Peaks of molecular ions that generally have the maximum intensity are observed in the mass spectra of most of the investigated 5- and 6-substituted uracils and 5-substituted orotic acids and their deutero analogs and methylated derivatives. The principal pathway of the fragmentation of the molecular ions is retrodiene fragmentation with the formation of [O=C(4)C(5)R5C(6)R(6)N(1)R1]+ (F1) ions. The stabilities of the latter depend on the nature and position of the substituents attached to the C(5) and C(6) atoms. The fragmentation of the F1 ions can be realized via four principal pathways (B-E) with the detachment of N-CR6 (B), O=C=CR5 (C), CO (D), and R6 (E) fragments.

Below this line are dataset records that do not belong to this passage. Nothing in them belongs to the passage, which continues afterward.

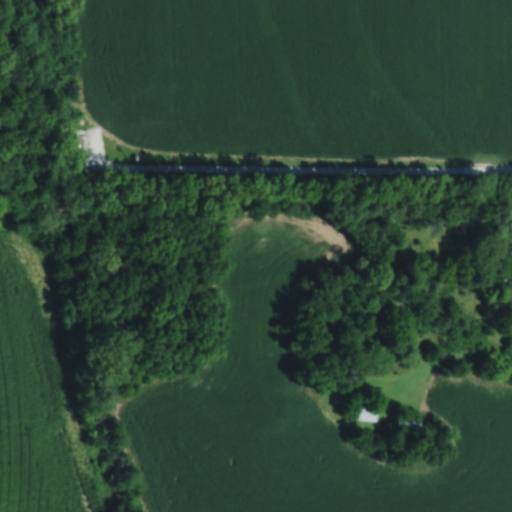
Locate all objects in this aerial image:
crop: (289, 80)
building: (74, 140)
building: (78, 142)
road: (284, 168)
road: (428, 363)
crop: (36, 393)
crop: (296, 402)
building: (362, 406)
building: (358, 408)
building: (404, 423)
building: (399, 425)
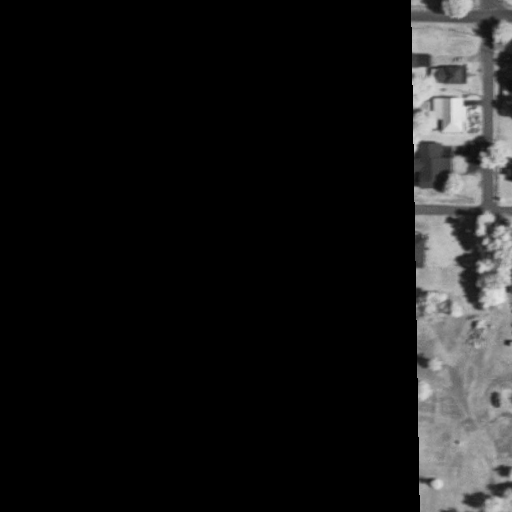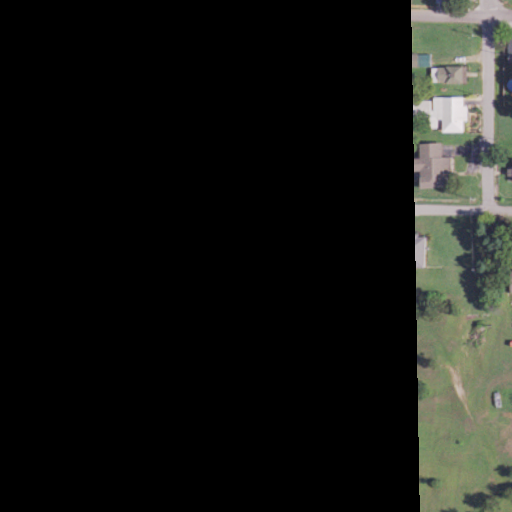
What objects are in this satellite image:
road: (340, 11)
road: (256, 20)
road: (189, 153)
road: (255, 210)
road: (478, 255)
road: (88, 324)
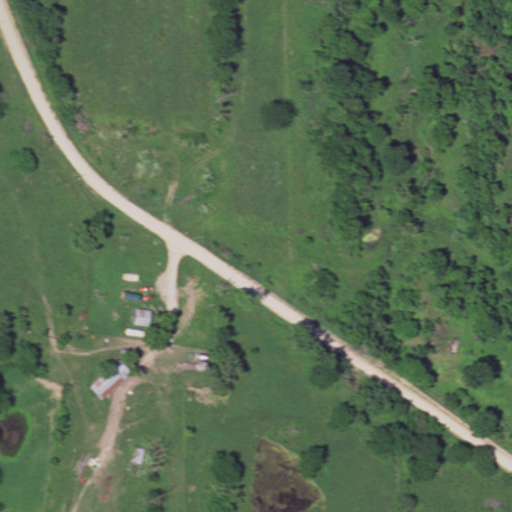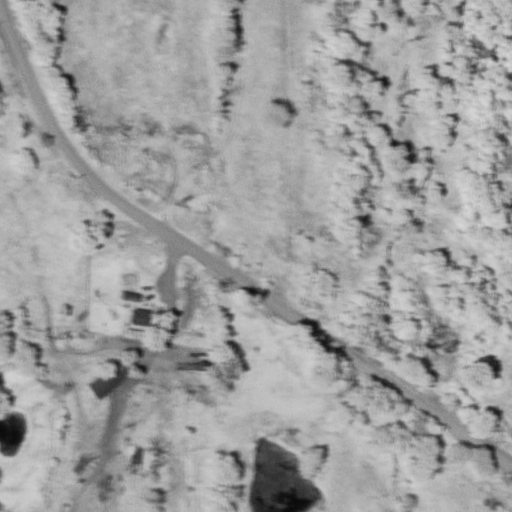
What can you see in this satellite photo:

The most general pathway for the fragmentation of 5-substituted uracils is pathway C, whereas the most general pathway for 6-substituted uracils is pathway E. In the spectra of 5-substituted orotic acids the intensities of the molecular-ion peaks are high (∼100%) only in the case of electron-donor R5 and decrease sharply with an increase in the electron-acceptor strength of the substituent. The principal pathways of fragmentation of the molecular ions are decarboxylation (F) and retrodiene fragmentation (A), the contribution of which is appreciably smaller. The M-CO2 ions formed after decarboxylation undergo fragmentation via a scheme similar to that observed for 5-substituted uracils.